Beach Driving Sees Changes
Over some objection during last Thursday’s public hearing, and one nay vote among five, the East Hampton Town Board amended the town code to change the permitting scheme for driving on beaches. A related change to parking at beaches was unanimously approved.
The new laws require residents to obtain new permit stickers for parking and driving on beaches next year. Permits will be valid for five years; in the future, they will expire on Dec. 31 in years ending in 5 and 0.
Current stickers issued for parking and driving on beaches do not expire. Members of the board, mindful that more than 30,000 such permits have been issued, have voiced the concern that many vehicles bearing current permits were subsequently sold to nonresidents, who would not be authorized to use them. The town trustees, who manage common lands, including beaches, on behalf of the public, supported the board’s plan to implement a new permit scheme.
Color-coded beach vehicle permits will become available later this year, become mandatory in 2020, and expire in 2025. A fee schedule for nonresident permits is to be voted on at the board’s meeting on Tuesday. The board has emphatically stated that permits will remain free for residents.
Another change to the code requires that those operating a vehicle on the beach be equipped with a fire extinguisher, along with the tow rope or chain, jack, and spare tire already required.
Councilman David Lys voted against the beach driving amendment.

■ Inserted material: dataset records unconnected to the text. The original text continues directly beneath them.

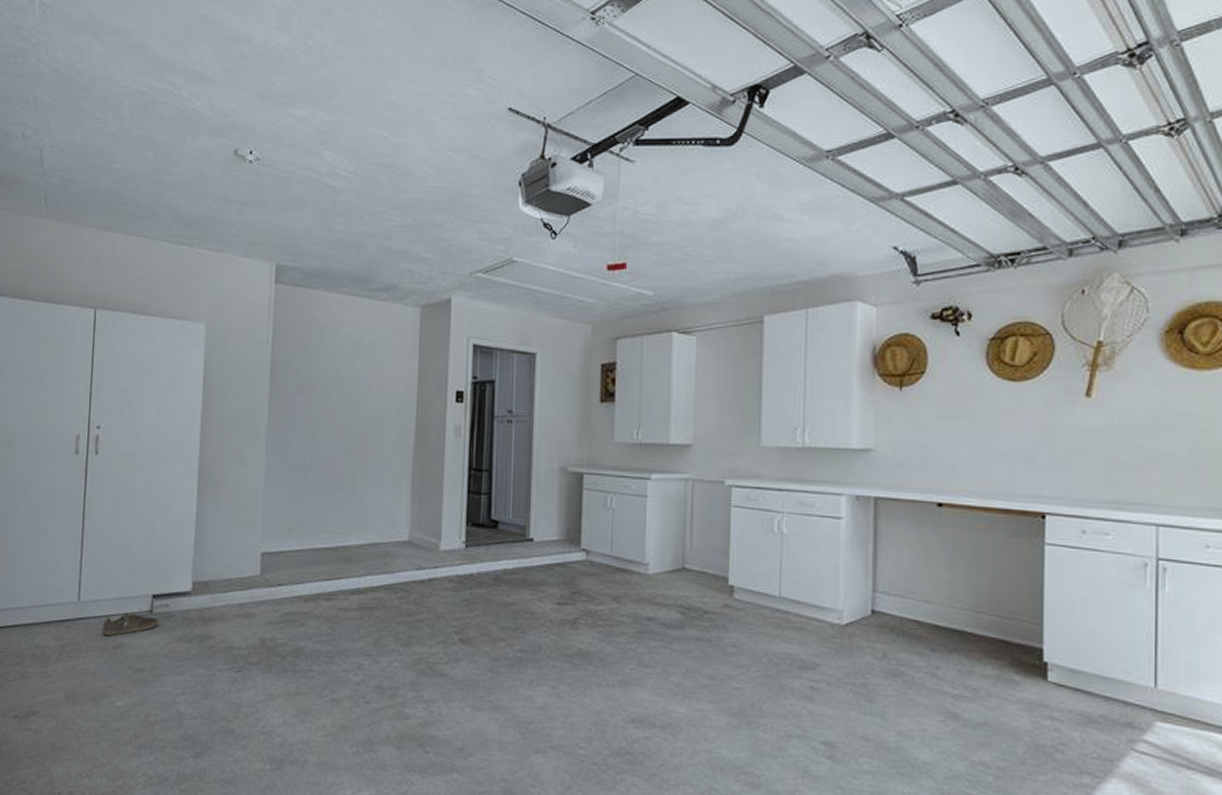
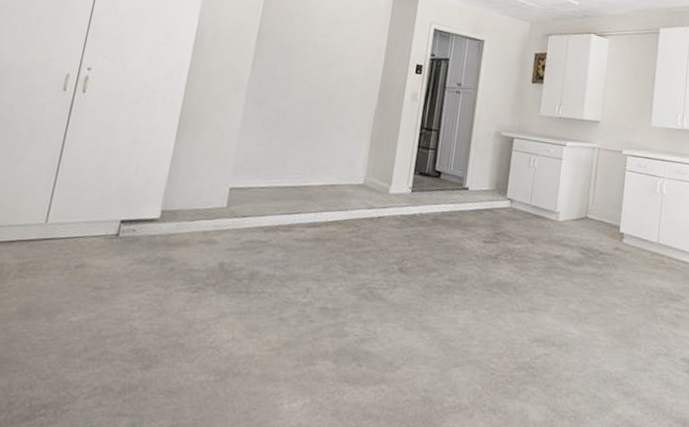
sneaker: present [102,612,159,636] -> none [66,235,124,256]

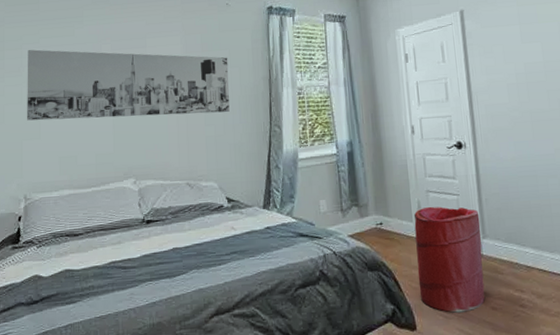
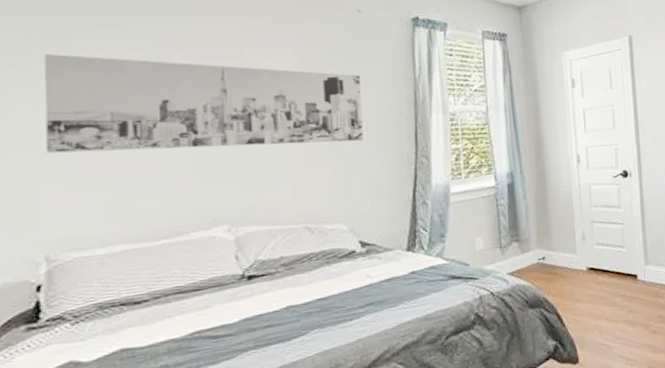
laundry hamper: present [414,206,485,313] -> none [578,236,646,341]

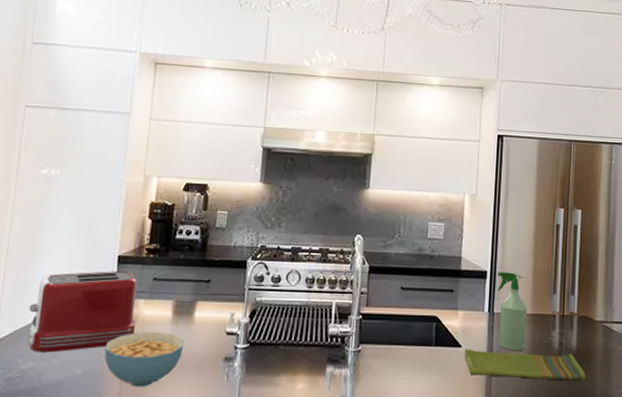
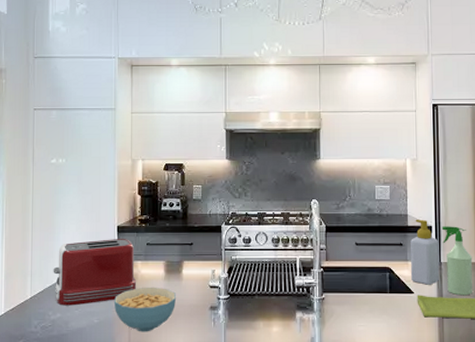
soap bottle: none [460,263,493,338] -> present [411,219,440,285]

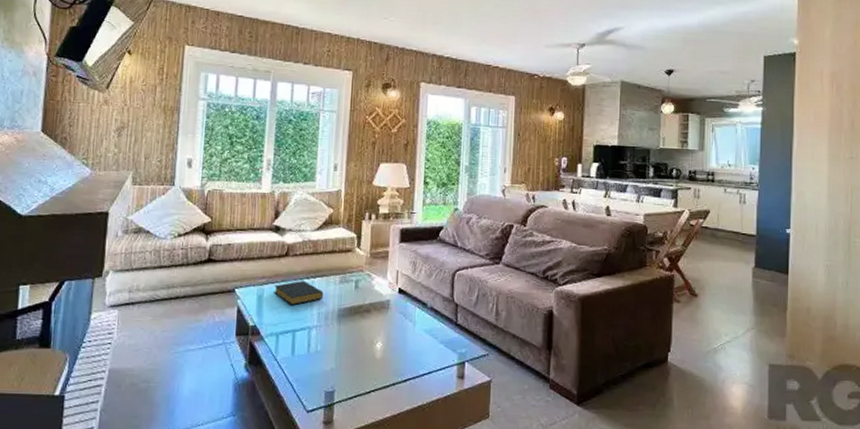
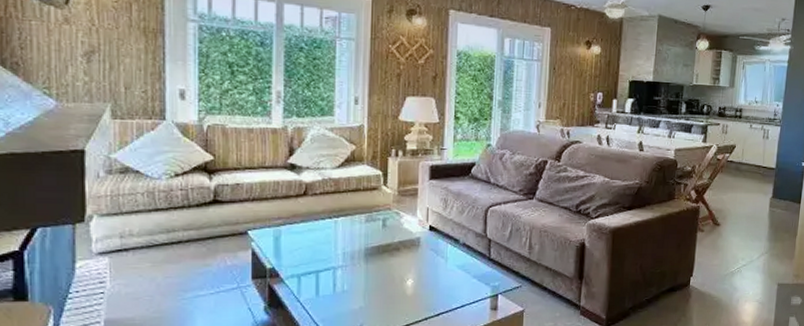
hardback book: present [274,281,324,306] -> none [293,221,349,246]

The town, he told his colleagues, should wait to enact any changes to regulations until an appeal of a lawsuit, waged by a group of Napeague residents opposed to beach driving on the shore near their neighborhood and the summertime gathering of vehicles at a 4,000-foot-long strip of sand popularly known as Truck Beach, has been resolved.
Lawsuits brought by Seaview at Amagansett Ltd., et al., and White Sands Motel Holding Corp., the latter concerning a 1,500-foot stretch in front of the White Sands Resort Hotel, asserted that the beaches in question belonged to those entities. The plaintiffs sought to portray a dangerous environment with hundreds of vehicles weaving through crowds and children at play, and people and dogs urinating and defecating in the dunes, posing a threat to public health and the environment. A June 2016 trial was decided in favor of the town and the trustees, co-defendants in the lawsuits.
Town officials had been planning eminent domain proceedings had the plaintiffs prevailed, resolving to condemn a total of just over 22 acres of shorefront between the mean high water mark and the toe of sand dunes making up the two parcels. Last Thursday, Mr. Lys worried aloud that the beach driving amendments might interfere with condemnation efforts, should the plaintiffs’ appeal be successful.
During the public hearing, Diane McNally, a former longtime clerk of the trustees, begged the board not to act. “No one who likes to go on the beach with a vehicle has ever wondered about ‘How many permits have we issued,’ ” she said. “The only concern about the number of vehicles that might have permits on them has been raised by those who oppose the vehicles on the beach. To change your code right now, before this question of ownership is finally answered, will only add fuel to the fire for those who are appealing.”
It is the role of code enforcement officers, Ms. McNally said, to ensure that beach driving permits are valid. “If this is a serious problem, let’s make that documentation, the number of fines, public knowledge,” she said. “I don’t think it is.”
The bigger issue, she said, is the plaintiffs’ appeal. “That lawsuit has got to be finished, there has to be an answer one way or the other, who owns that beach. I don’t want to see that jeopardized in the future.”